:: Available data
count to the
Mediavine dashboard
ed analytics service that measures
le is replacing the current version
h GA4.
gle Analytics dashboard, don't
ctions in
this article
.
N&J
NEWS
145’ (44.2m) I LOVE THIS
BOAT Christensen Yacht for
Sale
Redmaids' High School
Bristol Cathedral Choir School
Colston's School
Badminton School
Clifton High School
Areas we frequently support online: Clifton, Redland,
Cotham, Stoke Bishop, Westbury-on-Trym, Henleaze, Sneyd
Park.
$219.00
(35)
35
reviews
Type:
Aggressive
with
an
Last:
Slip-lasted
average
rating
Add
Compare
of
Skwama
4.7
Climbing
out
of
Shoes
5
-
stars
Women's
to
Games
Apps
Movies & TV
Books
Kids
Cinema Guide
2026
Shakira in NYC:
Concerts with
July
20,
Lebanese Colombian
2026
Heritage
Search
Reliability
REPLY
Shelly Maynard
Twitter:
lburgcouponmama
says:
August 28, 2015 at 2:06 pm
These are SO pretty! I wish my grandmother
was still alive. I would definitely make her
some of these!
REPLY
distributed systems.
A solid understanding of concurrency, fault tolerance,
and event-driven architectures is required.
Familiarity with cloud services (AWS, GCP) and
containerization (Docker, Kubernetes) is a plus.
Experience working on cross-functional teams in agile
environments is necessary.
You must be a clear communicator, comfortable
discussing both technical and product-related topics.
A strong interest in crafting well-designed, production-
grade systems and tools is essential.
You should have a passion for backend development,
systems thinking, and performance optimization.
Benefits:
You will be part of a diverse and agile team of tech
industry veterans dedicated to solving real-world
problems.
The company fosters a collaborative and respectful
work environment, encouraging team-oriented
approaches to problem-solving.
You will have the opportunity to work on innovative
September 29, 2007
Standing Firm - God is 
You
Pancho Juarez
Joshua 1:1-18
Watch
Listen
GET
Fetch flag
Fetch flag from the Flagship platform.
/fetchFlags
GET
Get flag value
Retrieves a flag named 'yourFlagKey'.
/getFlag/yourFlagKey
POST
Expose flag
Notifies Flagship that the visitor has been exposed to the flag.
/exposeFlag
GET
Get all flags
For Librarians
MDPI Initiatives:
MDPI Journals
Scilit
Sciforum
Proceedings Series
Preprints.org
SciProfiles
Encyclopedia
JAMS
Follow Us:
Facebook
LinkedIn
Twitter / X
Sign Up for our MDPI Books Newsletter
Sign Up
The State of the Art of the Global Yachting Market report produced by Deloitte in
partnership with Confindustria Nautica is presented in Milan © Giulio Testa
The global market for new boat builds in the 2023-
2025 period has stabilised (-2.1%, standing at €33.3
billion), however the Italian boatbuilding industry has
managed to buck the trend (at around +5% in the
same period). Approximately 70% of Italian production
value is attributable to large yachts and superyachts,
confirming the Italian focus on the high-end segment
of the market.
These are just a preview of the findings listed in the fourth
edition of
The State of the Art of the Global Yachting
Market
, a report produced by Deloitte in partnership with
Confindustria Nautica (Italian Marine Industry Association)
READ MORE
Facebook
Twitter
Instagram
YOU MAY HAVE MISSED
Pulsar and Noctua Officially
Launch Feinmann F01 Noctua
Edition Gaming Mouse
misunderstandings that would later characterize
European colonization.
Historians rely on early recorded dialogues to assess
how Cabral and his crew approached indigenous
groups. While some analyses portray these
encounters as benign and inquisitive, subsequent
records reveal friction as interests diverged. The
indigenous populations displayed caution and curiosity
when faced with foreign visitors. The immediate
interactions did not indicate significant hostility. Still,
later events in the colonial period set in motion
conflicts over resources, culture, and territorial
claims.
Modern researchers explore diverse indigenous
::::
The first line of the data, the line with "You should have", and all lines in between are to be copied exactly. Leave out everything else.

count to the
Mediavine dashboard
ed analytics service that measures
le is replacing the current version
h GA4.
gle Analytics dashboard, don't
ctions in
this article
.
N&J
NEWS
145’ (44.2m) I LOVE THIS
BOAT Christensen Yacht for
Sale
Redmaids' High School
Bristol Cathedral Choir School
Colston's School
Badminton School
Clifton High School
Areas we frequently support online: Clifton, Redland,
Cotham, Stoke Bishop, Westbury-on-Trym, Henleaze, Sneyd
Park.
$219.00
(35)
35
reviews
Type:
Aggressive
with
an
Last:
Slip-lasted
average
rating
Add
Compare
of
Skwama
4.7
Climbing
out
of
Shoes
5
-
stars
Women's
to
Games
Apps
Movies & TV
Books
Kids
Cinema Guide
2026
Shakira in NYC:
Concerts with
July
20,
Lebanese Colombian
2026
Heritage
Search
Reliability
REPLY
Shelly Maynard
Twitter:
lburgcouponmama
says:
August 28, 2015 at 2:06 pm
These are SO pretty! I wish my grandmother
was still alive. I would definitely make her
some of these!
REPLY
distributed systems.
A solid understanding of concurrency, fault tolerance,
and event-driven architectures is required.
Familiarity with cloud services (AWS, GCP) and
containerization (Docker, Kubernetes) is a plus.
Experience working on cross-functional teams in agile
environments is necessary.
You must be a clear communicator, comfortable
discussing both technical and product-related topics.
A strong interest in crafting well-designed, production-
grade systems and tools is essential.
You should have a passion for backend development,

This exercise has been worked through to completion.